### TAREFA
Escreva a continuação da notícia sobre a morte do médico Modupeh Cole, vítima do Ébola na Serra Leoa, a partir da última frase apresentada.

19 de agosto de 2014 - 10h01
Colocado num caixão desinfetado, ao lado de outros cadáveres envoltos em sacos, o médico Modupeh Cole foi enterrado sem flores nem coroas fúnebres, longe dos seus.
Este médico, um especialista de renome do hospital Connaught de Freetown, capital da Serra Leoa, morreu duas semanas depois de ter sido infetado com o vírus Ébola.
Ao examinar um doente que, segundo os colegas, foi o primeiro caso de Ébola neste hospital com 102 anos de existência, não tinha a menor ideia do risco que corria. Pouco depois de atender o paciente, o médico começou a queixar-se de febre alta e fortes dores de cabeça.
Na falta de estruturas especializadas na capital, Cole foi transferido para um centro de tratamento do Ébola da organização não-governamental Médicos sem Fronteiras (MSF) em Kailahun, no leste do país, onde se concentra a epidemia, e onde morreu poucos dias depois.
Segundo Samuel Patrick Massaquoi, diretor do hospital de Kailahun, o efeito surpresa não deu hipóteses ao médico.
Desde o início da epidemia, "os adultos, em particular, escondem os sintomas e não dizem como se sentem", lamenta este médico. "Chegam a qualquer hospital do país e dizem que sofrem de malária ou de febre tifoide”.

### REGISTOS FORNECIDOS
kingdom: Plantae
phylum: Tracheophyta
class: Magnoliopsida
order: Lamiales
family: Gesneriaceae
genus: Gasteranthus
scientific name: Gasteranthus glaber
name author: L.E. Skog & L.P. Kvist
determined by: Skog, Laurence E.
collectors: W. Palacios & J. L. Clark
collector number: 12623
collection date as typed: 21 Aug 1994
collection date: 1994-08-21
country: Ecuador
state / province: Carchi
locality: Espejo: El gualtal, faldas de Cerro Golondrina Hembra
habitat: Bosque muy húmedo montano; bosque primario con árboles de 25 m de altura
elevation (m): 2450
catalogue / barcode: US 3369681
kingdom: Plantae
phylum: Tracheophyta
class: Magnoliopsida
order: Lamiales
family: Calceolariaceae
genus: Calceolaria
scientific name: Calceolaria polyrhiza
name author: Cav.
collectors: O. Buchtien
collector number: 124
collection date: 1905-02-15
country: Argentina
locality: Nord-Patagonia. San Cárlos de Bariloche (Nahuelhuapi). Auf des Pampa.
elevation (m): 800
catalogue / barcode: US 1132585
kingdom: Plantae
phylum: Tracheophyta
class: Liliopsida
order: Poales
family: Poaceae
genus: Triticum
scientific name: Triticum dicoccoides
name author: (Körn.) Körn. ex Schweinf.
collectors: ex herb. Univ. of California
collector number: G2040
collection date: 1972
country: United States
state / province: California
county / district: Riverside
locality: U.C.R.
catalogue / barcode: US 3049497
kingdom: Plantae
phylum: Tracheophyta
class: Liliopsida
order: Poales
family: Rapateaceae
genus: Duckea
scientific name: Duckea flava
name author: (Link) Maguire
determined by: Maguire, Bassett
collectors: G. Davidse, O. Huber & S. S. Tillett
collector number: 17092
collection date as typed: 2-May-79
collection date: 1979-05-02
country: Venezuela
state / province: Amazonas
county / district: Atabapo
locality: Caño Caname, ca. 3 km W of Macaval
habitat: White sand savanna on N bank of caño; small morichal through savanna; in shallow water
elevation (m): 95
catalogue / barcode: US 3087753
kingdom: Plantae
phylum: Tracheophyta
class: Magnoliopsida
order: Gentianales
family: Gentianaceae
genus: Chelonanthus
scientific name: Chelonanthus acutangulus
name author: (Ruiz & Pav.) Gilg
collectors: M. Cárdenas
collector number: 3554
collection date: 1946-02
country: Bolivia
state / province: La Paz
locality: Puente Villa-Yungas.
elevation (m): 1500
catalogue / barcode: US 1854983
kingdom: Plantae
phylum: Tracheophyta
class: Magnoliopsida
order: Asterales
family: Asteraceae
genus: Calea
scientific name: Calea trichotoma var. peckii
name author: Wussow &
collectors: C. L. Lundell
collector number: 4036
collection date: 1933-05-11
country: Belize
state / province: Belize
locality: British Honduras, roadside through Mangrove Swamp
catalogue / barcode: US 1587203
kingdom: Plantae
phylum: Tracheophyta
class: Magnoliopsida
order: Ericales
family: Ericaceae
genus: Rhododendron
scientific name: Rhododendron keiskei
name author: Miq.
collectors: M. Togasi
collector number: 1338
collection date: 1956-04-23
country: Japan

### RESPOSTA REDIGIDA
Os últimos dias de uma vítima de Ébola podem ser terríveis, com dores musculares, vómitos, diarreia e hemorragias por todo o corpo.
E os funerais dão pouco consolo. Os objetos pessoais dos doentes são queimados e os enterros realizados apenas na presença dos coveiros.
"Muitas vezes, as famílias não assistem aos enterros por Ébola. Vêm até cá depois, porque conservamos uma lista das pessoas sepultadas e do local do enterro", diz um encarregado do Ministério da Saúde.
A retirada do corpo do médico Modupeh Cole do centro da ONG em Kailahun não foi exceção. Não houve uma cerimónia em sua memória, mas uma operação realizada com precisão cirúrgica.
Com trajes de proteção, os membros da equipa da MSF desinfetaram meticulosamente o saco mortuário e o carro onde foi trazido, antes de depositá-lo num caixão previamente desinfetado.
Este médico se é mais um dos profissionais de saúde mortos na luta contra o Ébola.
Os serviços de saúde serra-leoneses confirmaram, a 14 de agosto, que 32 enfermeiras tinham sucumbido ao Ébola desde o final de maio, ou seja, quase 10% dos casos mortais registados no país.
No Parlamento, o encarregado dos serviços médicos, Brima Kargbo, destaca a ingratidão da população.
"Há uma recusa em (aceitar) a existência do Ébola e uma hostilidade em relação aos trabalhadores de saúde", disse.
Saffa Kemoh, membro da equipa encarregada dos enterros das vítimas da febre hemorrágica, destaca que os seus amigos não se aproximam dele e que é renegado pela família.
Ella Watson-Stryker, de 34 anos, organizadora da MSF, que participa na luta contra o Ébola desde o anúncio, em março, da epidemia na vizinha Guiné, está revoltada.
"Eles (os trabalhadores) têm muitos problemas no regresso a casa. Tinha um membro do pessoal que tinha um pai que se recusava a falar com ele. Em alguns casos, os próprios familiares pedem para que durmam fora de casa", explica.